The third part of the introduction was increased by the addition of the following text: We found that decay of O₂ (1Δg) did not significantly affect of UPE of Fe²⁺ - EGTA – H₂O₂ system and pH = 6.6 of reaction milieu results in maximal signal-to-noise ratio being optimal for in vitro determination of anti-•OH activities of various compounds.   

3. About the formation of insoluble and non-reactive Fe(OH)3, was there any result and figure?

Response: This topic is discussed (Discussion section) and is as follows: “Five ferric hydrolysis products (Fe³⁺,FeOH₂⁺ , FeO₂^- , FeO₂H and FeO⁺) can contribute to the total content of Fe³⁺ in aqueous solution shoving the complexity of chemical reactions involving Fe²⁺ and Fe³⁺ ions. The aqueous solubility of these products decreases across the pH range from 5.0 to 8.0 [31,32]. Especially Fe³⁺ solubility decreases from 10^-8 mol/L, 7x10^-9 mol/L to about 5x10^-9 mol/l at pH 6.0, 6.8 and 7.0, respectively [31]. In our Fe²⁺ - EGTA - H₂O₂ system the concentration of Fe²⁺ ions was 92.6 μmol/L (mostly chelated with EGTA) and the concentration of H₂O₂ was 28- times higher than that of Fe²⁺. Assuming carefully that after injection of H₂O₂ to Fe²⁺-EGTA only 10% of Fe²⁺ ions would be oxidized to Fe³⁺ over 2 min observation, the concentration of Fe³⁺ (9.26 x 10^-6 mol/L) can be substantially higher than its solubility at pH 6.8 and 7.0 and result in Fe³⁺ precipitation and decrease in UPE of Fe²⁺-EGTA -H₂O₂. 

4. Section 3.2, was there any experiment to directly prove the result about the cycle of Fe3+ to Fe2+? The authors can improve the discussion about the conversion of Fe3+ to Fe2+, please refer to the paper (10.1016/j.cclet.2023.109185) and add to the reference.

Response: Two additional chemical reactions (based on the afore-mentioned paper) leading to the regeneration of Fe²⁺ are described in the modified Discussion:” Two other reactions can be also involved in Fe²⁺ regeneration [30]
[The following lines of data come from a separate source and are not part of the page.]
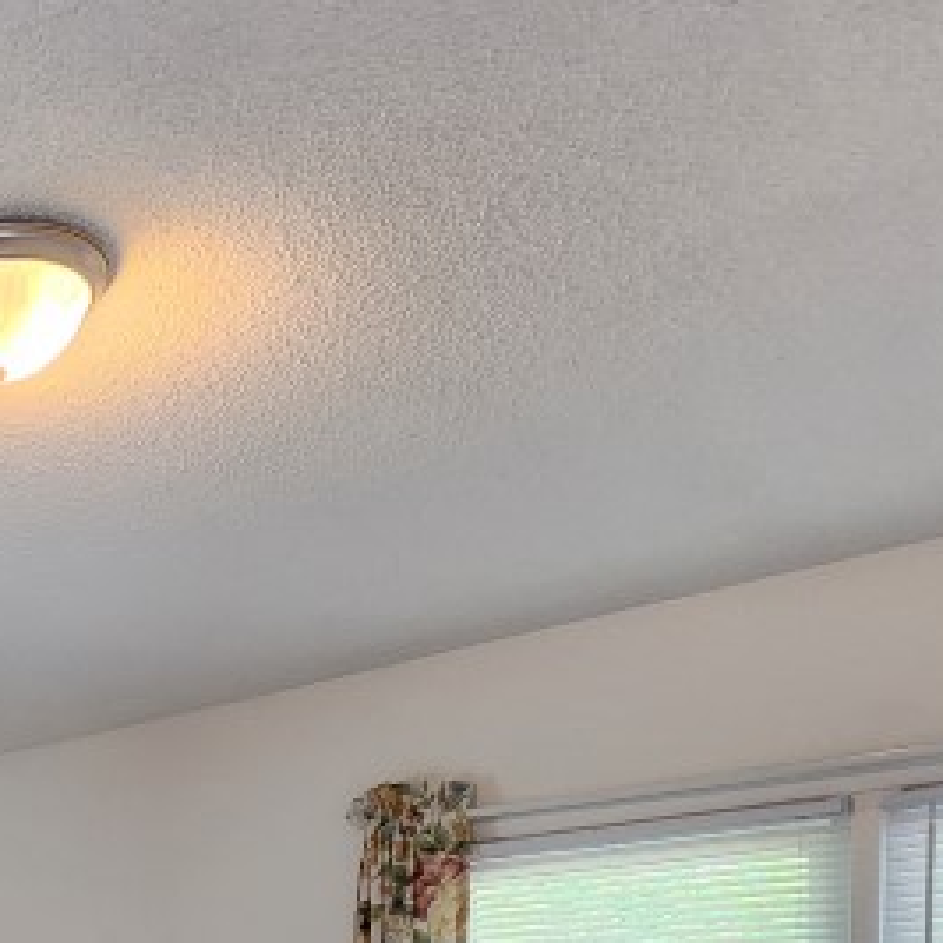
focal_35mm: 44
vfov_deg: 32.1
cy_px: 1123
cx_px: -307
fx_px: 1356
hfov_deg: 29.9
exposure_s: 1/60
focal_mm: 2.2
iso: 320
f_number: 2.2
H₂O₂ + Fe³⁺ - EGTA → HO₂^• + H⁺ + Fe²⁺- EGTA

HO₂^• + Fe³⁺ - EGTA →  O₂ + H⁺ + Fe²⁺-EGTA

5. The reason for enhancement and inhibition of •OH production in lower and higher pH should be an in-depth explanation and discussion.
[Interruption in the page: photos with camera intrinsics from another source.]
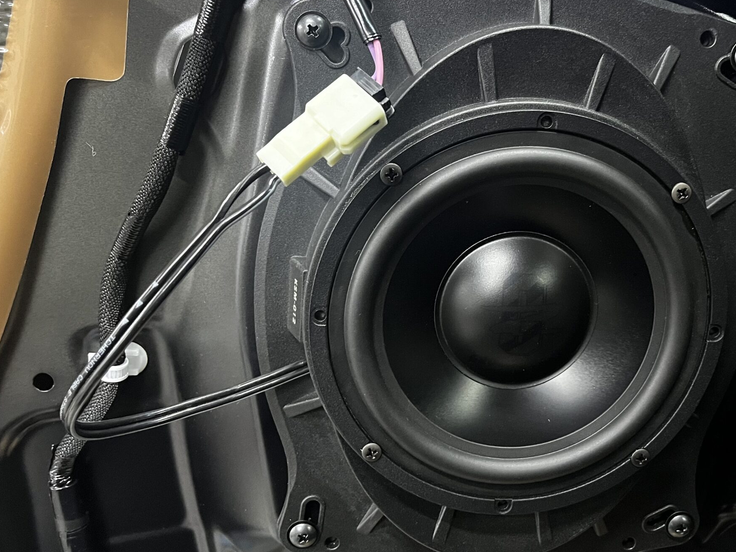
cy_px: 250
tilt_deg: -17.8
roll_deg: +7.7
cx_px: 447
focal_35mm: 38
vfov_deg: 37.7
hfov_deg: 48.6
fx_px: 808
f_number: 1.6
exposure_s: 1/25
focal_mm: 5.1
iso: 500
Response:  please refer to point 3 describing precipitation of Fe³⁺  at pH higher than 6.6 and thus limiting regeneration of Fe²⁺

Due to improvements in the Introduction, Material and Methods, and Discussion the number of cited references increased by 14.

Author Response File: Author Response.pdf

Round 2

Reviewer 1 Report

Comments and Suggestions for Authors

Accept

Reviewer 2 Report

Comments and Suggestions for Authors

It has been improved, can be accepted.